Background & objective: Chemokine receptors express on many tumor cells, and closely correlate with migration and metastasis of tumor cells. This study was to investigate expressions of chemokine(C-X-C) receptor 4 (CXCR4) and chemokine (C-X-C motif) ligand 12 (CXCL12) in human ovarian epithelial tumor cells, and their effects on migration of tumor cells.
Methods: Expression of CXCR4 mRNA and protein in 15 specimens of epithelial ovarian cancer tissue, ovarian cancer cell line CAOV3, endothelial cell line HUVEC, and 10 specimens of normal ovary tissue were evaluated by reverse transcriptase-polymerase chain reaction (RT-PCR) and Western blot. Expression of CXCL12 mRNA in retroperitoneal lymph nodes, and smooth muscle of fallopian tube from the same 15 epithelial ovarian cancer patients was tested by RT-PCR, quantity of CXCL12 in ascites of 15 patients was assayed using ELISA. Boyden Transwells was used to analyze effects of CXCL12, and cancerous ascites on chemotaxis of CAOV3, and HUVEC cells.
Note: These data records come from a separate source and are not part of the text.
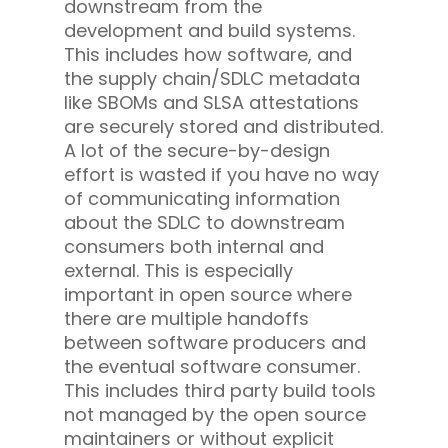
downstream from the
development and build systems.
This includes how software, and
the supply chain/SDLC metadata
like SBOMs and SLSA attestations
are securely stored and distributed.
A lot of the secure-by-design
effort is wasted if you have no way
of communicating information
about the SDLC to downstream
consumers both internal and
external. This is especially
important in open source where
there are multiple handoffs
between software producers and
the eventual software consumer.
This includes third party build tools
not managed by the open source
maintainers or without explicit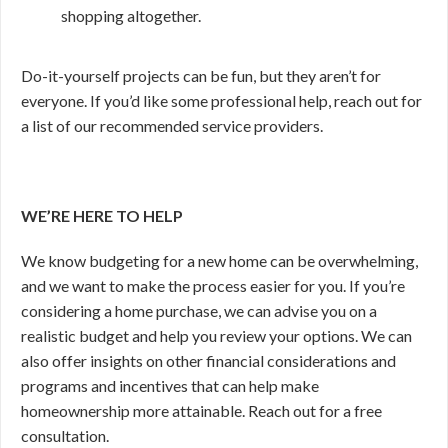
shopping altogether.
Do-it-yourself projects can be fun, but they aren’t for
everyone. If you’d like some professional help, reach out for
a list of our recommended service providers.
WE’RE HERE TO HELP
We know budgeting for a new home can be overwhelming,
and we want to make the process easier for you. If you’re
considering a home purchase, we can advise you on a
realistic budget and help you review your options. We can
also offer insights on other financial considerations and
programs and incentives that can help make
homeownership more attainable. Reach out for a free
consultation.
Results: (1) Expression levels of CXCR4 mRNA in ovary cancer tissues, CAOV3 cells, and HUVEC cells were 2.30+/-1.12, 1.89+/-1.20, and 1.68+/-1.11, respectively; those of CXCR4 protein were 1.35+/-0.14, 1.86+/-0.34, and 1.96+/-0.23, respectively; CXCR4 mRNA and protein can't be detected in normal ovarian tissues. (2) In 15 ovarian cancer patients, concentrations of CXCL12 in ascites were 632-9 326 pg/ml, and CXCL12 mRNA level in retroperitoneal lymph nodes was 1.14+/-0.87, CXCL12 mRNA can't be detected in smooth muscle of fallopian tube. (3) Recombinant human CXCL12 induced migration of CAOV3, and HUVEC cells, the chemotactic indices (CI) were 3.9+/-1.2, and 4.1+/-1.6, significantly higher than those of control (1.0+/-0.4, and 1.1+/-0.7) (P<0.05)u cancerous ascites induced migration of CAOV3 cells with CI of 1.9+/-0.8, significantly higher than that of control (P<0.05).
Conclusion: CXCR4 and CXCL12 may play roles in metastasis of epithelial ovarian cancer by promoting migration of tumor cells and endothelial cells.